Yine de inanıyordu. İnanmak zorundaydı. Bu kadar uzun süre yanına kalmış olmasının bir nedeni vardır, diyordu. Olmalıydı. Allah’ın hikmetinden sual olmazdı.

Otuz sene… Ziya Kalaycı da o anda hayatında bir şeyleri değiştirmeye neden bunca zaman sonra karar verdiğini sorguluyordu. Sağlıkla ilgili bir sorunla yüz yüze gelmek çok da hoşuna gitmemişti. Ve galiba, bir şeylerin yolunda olmadığını bir süredir hissediyordu. Hayatı üzerinde kontrolü yitirmeye başlayacak olursa, sırtını dayayacağı kimse olmaması onu korkutmuştu.

Alp bu durumda çok işe yarardı oysa. İşi ona bırakır, kendisi finolarıyla oynarken, Alp de yükü omuzlardı. Hayat mükemmel olurdu.

Şimdi… sırtını kollamak zorundaydı. En büyük problemi olma potansiyelini taşıyan on iki adamı tek bir patlamayla bertaraf etmişti. Üstelik kulüpte çıkan yangın nedeniyle yine hedef kendisi gibi görünmüştü. Oteli yakılıyor, adamlarına zarar veriliyor… Zavallı işadamı…

Gerçi… Neden her şeyin bu kadar mükemmel yürüdüğünü anlamıyordu. Peşindeki onca hırsını alamamış polis bozmasının onu bu kadar rahat bırakmış olması garipti. Gelip didik didik araştırmaları beklenirdi. Adamları kim öldürdü? Neden öldürdü? Ziya Kalaycı bu işin neresindeydi? Adamlara neden yeni araba almıştı? Bomba o araca nasıl yerleşmişti?

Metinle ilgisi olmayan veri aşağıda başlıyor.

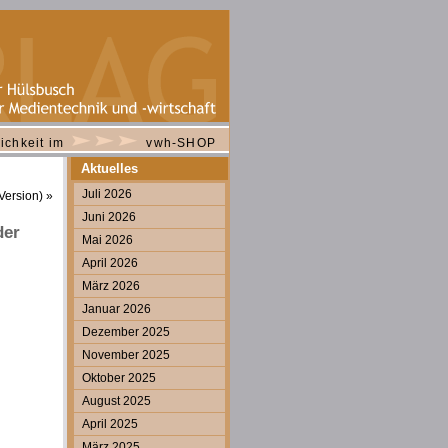
ichkeit im
vwh-SHOP
Aktuelles
Juli 2026
Version)
»
Juni 2026
der
Mai 2026
April 2026
März 2026
Januar 2026
Dezember 2025
November 2025
Oktober 2025
August 2025
April 2025
März 2025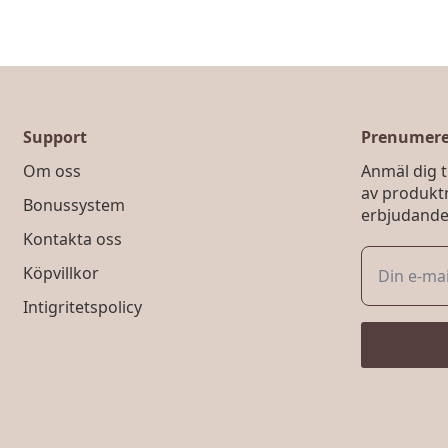
Support
Prenumerer
Om oss
Anmäl dig ti
av produkt
Bonussystem
erbjudande
Kontakta oss
Köpvillkor
Intigritetspolicy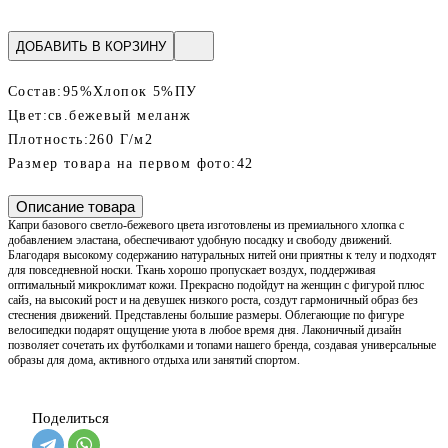
ДОБАВИТЬ В КОРЗИНУ
Состав:
95%Хлопок 5%ПУ
Цвет:
св.бежевый меланж
Плотность:
260 Г/м2
Размер товара на первом фото:
42
Описание товара
Капри базового светло-бежевого цвета изготовлены из премиального хлопка с
добавлением эластана, обеспечивают удобную посадку и свободу движений.
Благодаря высокому содержанию натуральных нитей они приятны к телу и подходят
для повседневной носки. Ткань хорошо пропускает воздух, поддерживая
оптимальный микроклимат кожи. Прекрасно подойдут на женщин с фигурой плюс
сайз, на высокий рост и на девушек низкого роста, создут гармоничный образ без
стеснения движений. Представлены большие размеры. Облегающие по фигуре
велосипедки подарят ощущение уюта в любое время дня. Лаконичный дизайн
позволяет сочетать их футболками и топами нашего бренда, создавая универсальные
образы для дома, активного отдыха или занятий спортом.
Поделиться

Lanet olsun. Her şey gerçekten fazla mükemmeldi ve Ziya bunun ardında başka bir şey olması ihtimalini asla atlamazdı. O bugüne kadar işini şansa bırakarak gelmemişti. Şu doktoru bağladıktan sonra bütün enerjisini bu olaya verecekti.

Doktora gelince… Ziya adam hakkında hiçbir şey bulamamıştı. Ama kendisine gönüllü olarak bilgi temin edecek çok tanıdığı vardı… Görüntülerin artık elinde olmadığını bilmeyen eski dostlar… Aile dostları… Ailece… Kızlarıyla… Karılarıyla çok yakın ilişki kurmuş olduğu dostlar…

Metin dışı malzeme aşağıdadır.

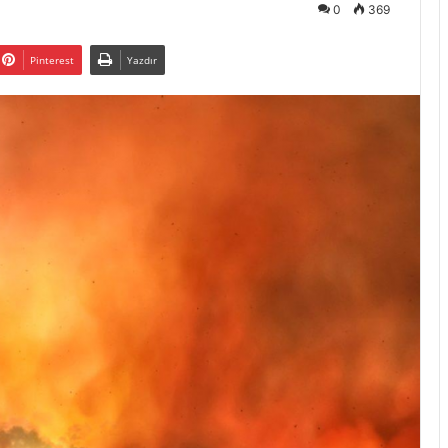
0
369
Pinterest
Yazdır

Bacaklarının arası sadece anılarla bile hareketleniyordu. Şimdi arayacağı şu doktor… İstediği bilgiyi kızıyla göndermesini söyleyebilirdi. Muhteşem kalçaları olan yeşil gözlü bıldırcın. Ağzı kurudu. Şimdi yirmi iki yaşında olmalıydı kız. Evlenmiş olabilirdi. Olsun. İlk erkeğini yeniden kocasıyla kıyaslama şansı verecekti ona.

“Ertuğrul Selhep.”

Sinirliydi cevap veren ses. ”Ziya Kalaycı.”

Gülümsedi.

“Tanımamış gibi yapmamana sevindim.”

“Ne istiyorsun Kalaycı?”

Kibar olmayacaktı elbette. Ziya da bunu istemeyecekti. Yıllar önce, istediği ilaçları temin etmesi yeterli gelmişti. Kızının üzerinde denediği ilaçları… Hiçbir tahlilde çıkmayan, bitkisel susturucular… dondurucular… uysallaştırıcılar… ateşlendiriciler… alev alev yakıcılar… azdırıcılar… Kızının görüntülerinin ortalığa yayılmaması için bütün ilaçları temin etmişti Doktor Selhep. Hem de fazlasıyla…

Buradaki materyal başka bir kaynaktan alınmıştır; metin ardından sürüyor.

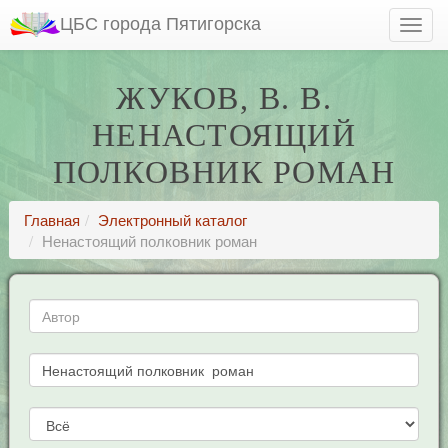
ЦБС города Пятигорска
ЖУКОВ, В. В.
НЕНАСТОЯЩИЙ
ПОЛКОВНИК РОМАН
Главная
Электронный каталог
Ненастоящий полковник роман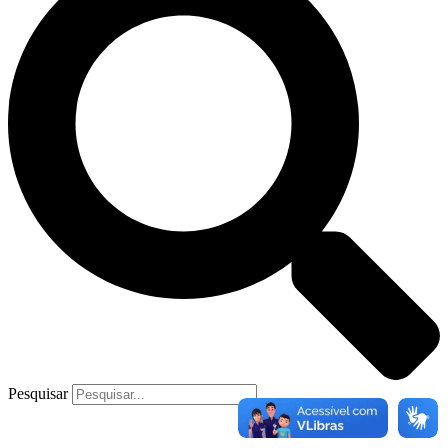
Pesquisar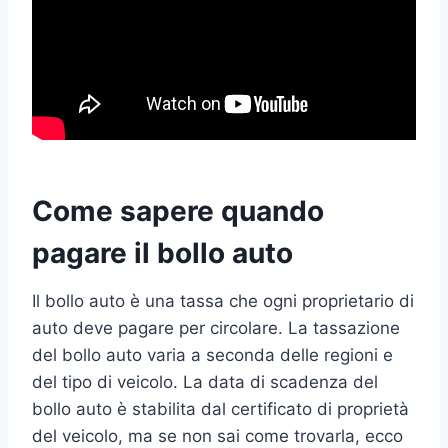
Come sapere quando
pagare il bollo auto
Il bollo auto è una tassa che ogni proprietario di
auto deve pagare per circolare. La tassazione
del bollo auto varia a seconda delle regioni e
del tipo di veicolo. La data di scadenza del
bollo auto è stabilita dal certificato di proprietà
del veicolo, ma se non sai come trovarla, ecco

Ah. Kızı bekleyemeyecekti. Ziya’nın kesinlikle taze bir ava ihtiyacı vardı şu an. Hemen. Şimdi.

“Bir isim vereceğim sana. Meslekten men edilmiş bir doktor. Hakkında her şeyi bilmek istiyorum. ”

Sessizlik uzun sürdü.

“İsmi ver.”

“İskender Kefeli.”

Yine gelmedi cevap. Çok sonra… “Öğrenince arayacağım.” dedi ve telefon kapandı. Ziya dünkü çocuk değildi elbet. Sırtını asla güvenmediği kayaya yaslamazdı. Arayacağı iki doktor daha vardı. Bir komiser. Bir bakan… Hepsi aynı araştırmayı yapacaktı. Hepsi farklı yönlerden adamın hayatını önüne serecekti. Bu arada, kendisini kandırmaya çalışan olursa da… Ziya işte o zaman çok eğlenecekti.